> QUÉ HACER:
(A) Reproduce sin cambios el pasaje del hilo sobre «prise d'acte» que va de "# prise d’acte" a "faire quelque chose.".
(B) Según el hilo sobre «prise d'acte», responde sí o no a cada afirmación y cita literalmente las palabras del hilo que lo deciden: (i) Google le da a totor como significado la disolución o ruptura de un contrato hecha por un asalariado. (ii) Los diccionarios que consultó totor le dieron una respuesta. (iii) El pasaje en francés afirma que la prise d'acte es siempre retroactiva.

> FRAGMENTO EXTRAÍDO:
# prise d’acte



## totor

¿Qué tal, gente?

En mi texto*, las autoras, refiriéndose a "expérimenter ensemble un « devenir-femme », et cela au sens d’une transformation au présent", dicen:

Une expérimentation ne se décide pas sur le mode d’une lucidité pesant les raisons et les conséquences. La prise d’acte est toujours rétroactive : c’est un moment de décision, certes, mais la décision porte sur l’expérience, c’est la décision de ne pas la laisser se dissoudre dans le tissu passif du « vécu », de chercher à en faire quelque chose.

¿Qué significa la expresión (?) *prise d'acte*?

Los diccionarios consultados no me dan ninguna respuesta, y Google me dice que significa la disolución o ruptura de un contrato hecha por un asalariado, y no mucho más que eso, pero supongo que para mis autoras tiene otro significado…

¿Alguna idea?

* Vinciane Despret, Isabelle Stengers, _Les Faiseuses d’histoires_


----------



## swift

Me parece que es la substantivación (_nominalisation_) de la locución verbal _prendre acte_ (soy yo quien subraya):


> ♦ _Demander, donner, prendre acte de quelque chose_ (ou _que quelque chose est_ ou _sera dit_ ou _fait,_ etc.). Demander, accorder, constater la consignation d’un fait dans un document faisant foi.

> DATOS PROPORCIONADOS:
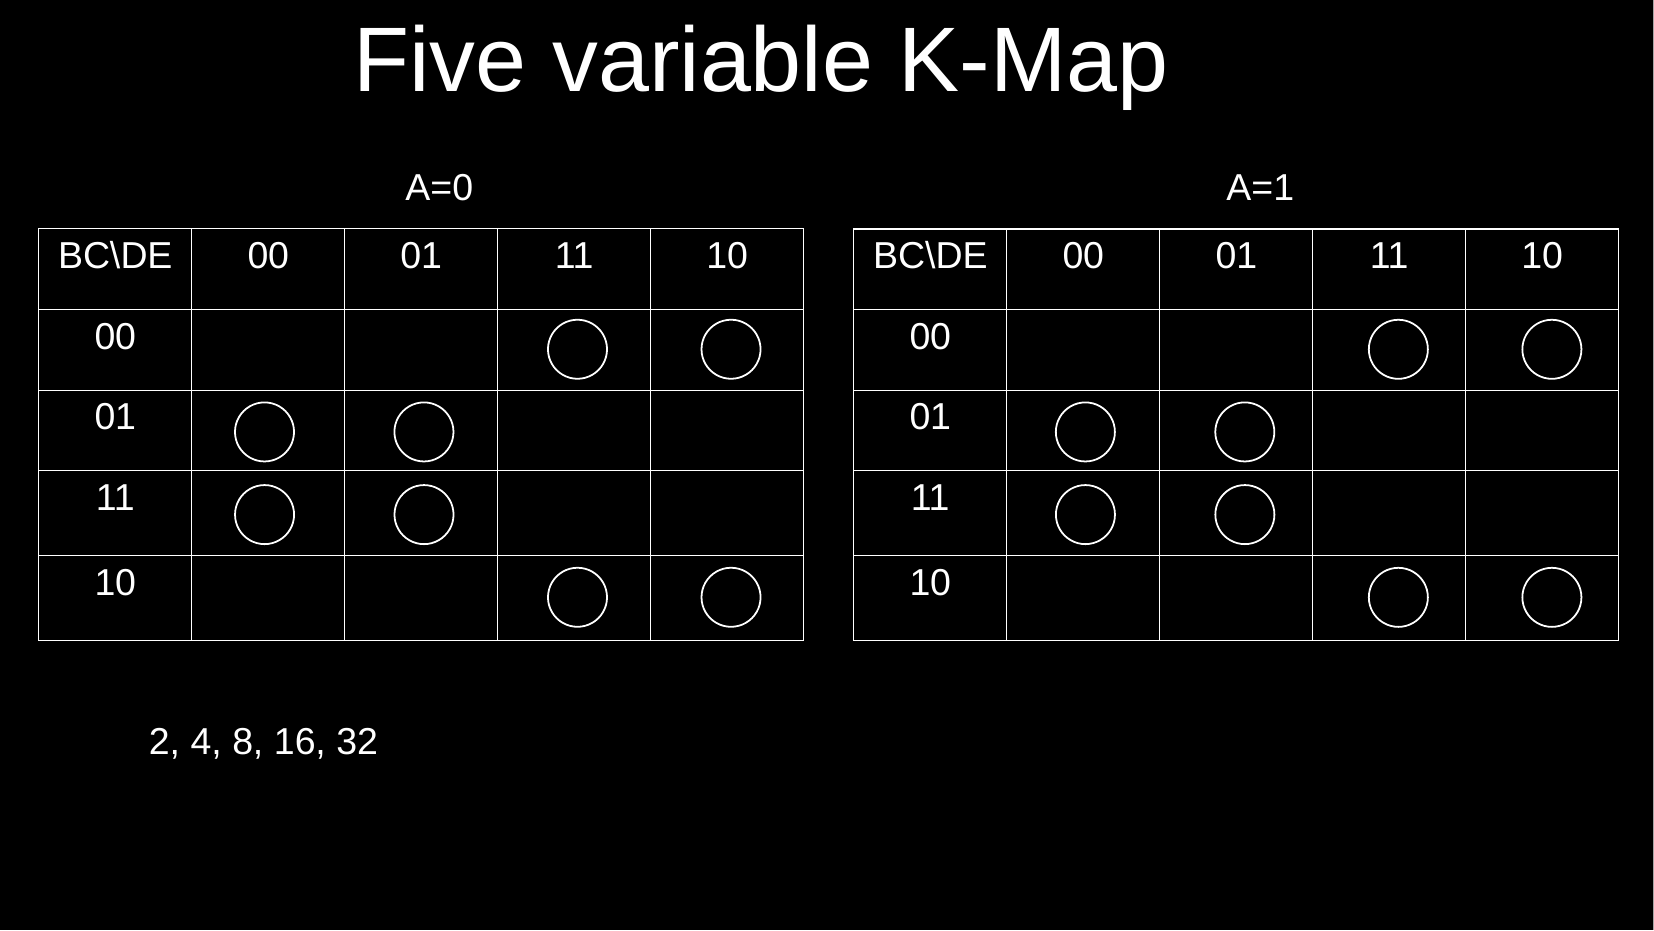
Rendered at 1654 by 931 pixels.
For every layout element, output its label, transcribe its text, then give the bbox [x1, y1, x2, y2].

title Five variable K-Map [23, 5, 1501, 114]
text_box [1215, 485, 1275, 545]
table_cell [192, 391, 344, 470]
table_cell [1007, 471, 1159, 555]
text_box [1215, 402, 1275, 462]
table_header 11 [1313, 230, 1465, 309]
table_cell [651, 391, 803, 470]
table_cell [1466, 310, 1618, 390]
text_box [234, 402, 295, 462]
table_cell [1007, 556, 1159, 640]
table_cell 01 [854, 391, 1006, 470]
text_box [701, 567, 761, 627]
table_cell 10 [854, 556, 1006, 640]
text_box [1055, 485, 1115, 545]
text_box [1522, 567, 1582, 627]
text_box [1368, 319, 1428, 379]
table_cell [651, 310, 803, 390]
table_cell [1466, 471, 1618, 555]
table_cell [498, 471, 650, 555]
table_header 11 [498, 229, 650, 309]
table_cell [1466, 391, 1618, 470]
table_cell [192, 471, 344, 555]
text_box [547, 567, 608, 627]
table_cell 00 [854, 310, 1006, 390]
text_box 2, 4, 8, 16, 32 [134, 713, 394, 770]
table_cell 10 [39, 556, 191, 640]
table_cell [345, 310, 497, 390]
table_cell [1160, 310, 1312, 390]
text_box [1522, 319, 1582, 379]
table_cell 11 [39, 471, 191, 555]
table_cell [1160, 556, 1312, 640]
table_cell [192, 310, 344, 390]
table_header 01 [345, 229, 497, 309]
text_box [1368, 567, 1428, 627]
table_cell [1007, 391, 1159, 470]
table_cell 00 [39, 310, 191, 390]
table_cell [1466, 556, 1618, 640]
table_header 10 [651, 229, 803, 309]
table_cell [651, 471, 803, 555]
table_header 01 [1160, 230, 1312, 309]
table_cell 11 [854, 471, 1006, 555]
table_cell [1007, 310, 1159, 390]
table_cell [498, 556, 650, 640]
table_header 00 [192, 229, 344, 309]
table_cell [1313, 391, 1465, 470]
table_cell [192, 556, 344, 640]
table_cell [651, 556, 803, 640]
table_header BC\DE [39, 229, 191, 309]
table_header 10 [1466, 230, 1618, 309]
table_cell 01 [39, 391, 191, 470]
table_cell [345, 391, 497, 470]
table_cell [1160, 391, 1312, 470]
table_cell [1313, 310, 1465, 390]
table_cell [345, 556, 497, 640]
table_header BC\DE [854, 230, 1006, 309]
table_cell [1160, 471, 1312, 555]
table_cell [1313, 471, 1465, 555]
text_box [1055, 402, 1115, 462]
table_header 00 [1007, 230, 1159, 309]
table_cell [1313, 556, 1465, 640]
text_box [547, 319, 608, 379]
text_box [235, 485, 295, 545]
table_cell [498, 391, 650, 470]
table_cell [498, 310, 650, 390]
text_box [394, 485, 454, 545]
text_box A=1 [1211, 158, 1309, 216]
text_box [701, 319, 761, 379]
table_cell [345, 471, 497, 555]
text_box [394, 402, 454, 462]
text_box A=0 [390, 158, 489, 216]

> RESPUESTAS POR TAREA:
(A)
# prise d’acte



## totor

¿Qué tal, gente?

En mi texto*, las autoras, refiriéndose a "expérimenter ensemble un « devenir-femme », et cela au sens d’une transformation au présent", dicen:

Une expérimentation ne se décide pas sur le mode d’une lucidité pesant les raisons et les conséquences. La prise d’acte est toujours rétroactive : c’est un moment de décision, certes, mais la décision porte sur l’expérience, c’est la décision de ne pas la laisser se dissoudre dans le tissu passif du « vécu », de chercher à en faire quelque chose.

(B)
(i) Sí: "Google me dice que significa la disolución o ruptura de un contrato hecha por un asalariado".
(ii) No: "Los diccionarios consultados no me dan ninguna respuesta".
(iii) Sí: "La prise d’acte est toujours rétroactive".